Figure 4. DHA inhibits GREM1 expression in human breast cancer cells

Cells were starved overnight and stimulated with DHA (25 μM) for 24 h. RNA was collected and analyzed by qPCR analysis (A) and proteins were subjected to Western blot analysis (B). Cells were starved overnight and pretreated with TGF-β (10 ng/ml) for 24 h and then incubated with DHA (25 μM) for another 24 h. RNA was collected and analyzed by qPCR analysis (C) and proteins were subjected to Western blot analysis (D). **, P<0.01 and ***, P<0.001.
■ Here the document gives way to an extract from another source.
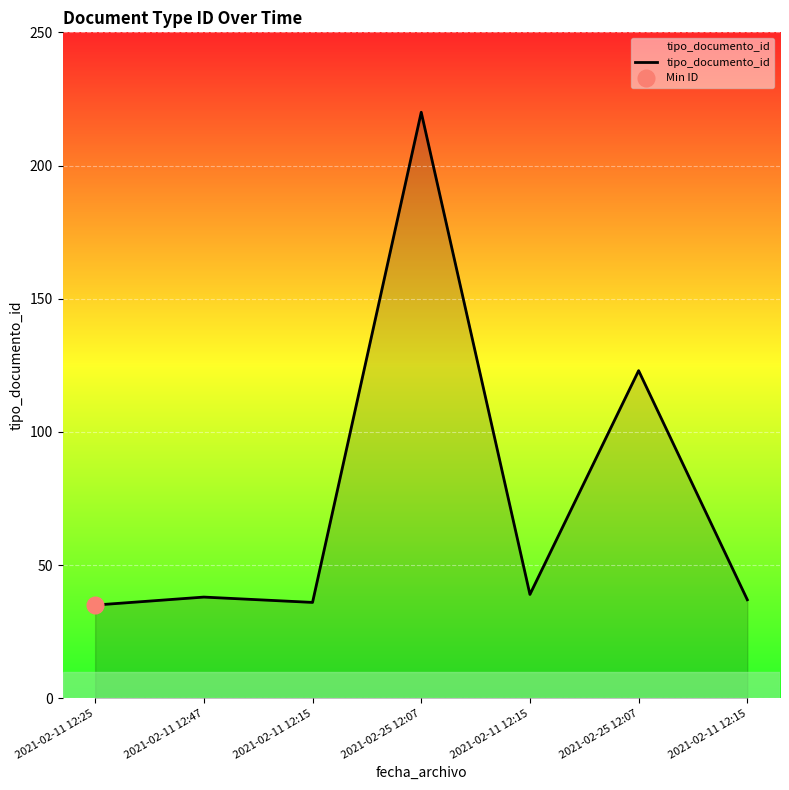

What is the minimum value shown in the chart?

35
Figure 5. DHA inhibits GREM1-induced EMT

Cells were starved overnight and pretreated with GREM1 (50 ng/ml) for 24 h and then incubated with DHA (25 μM) for another 24 h. RNA was collected and analyzed by qPCR analysis (A) and proteins were performed by Western blot analysis (B). MDA-MB-453 cells were seeded in 6-well plates and wounded by 1 ml pipette tip. The cells were incubated with GREM1 (50 ng/ml) or DHA (25 μM) for 48 h, separately or in combination (C and D). Cells were starved overnight and co-treated with GREM1 (50 ng/ml) and DHA (25 μM) for 30 min. Protein lysates were subjected to immunoblot analysis (E). *, P<0.05; **, P<0.01; ***, P<0.001, and NS=non-significant.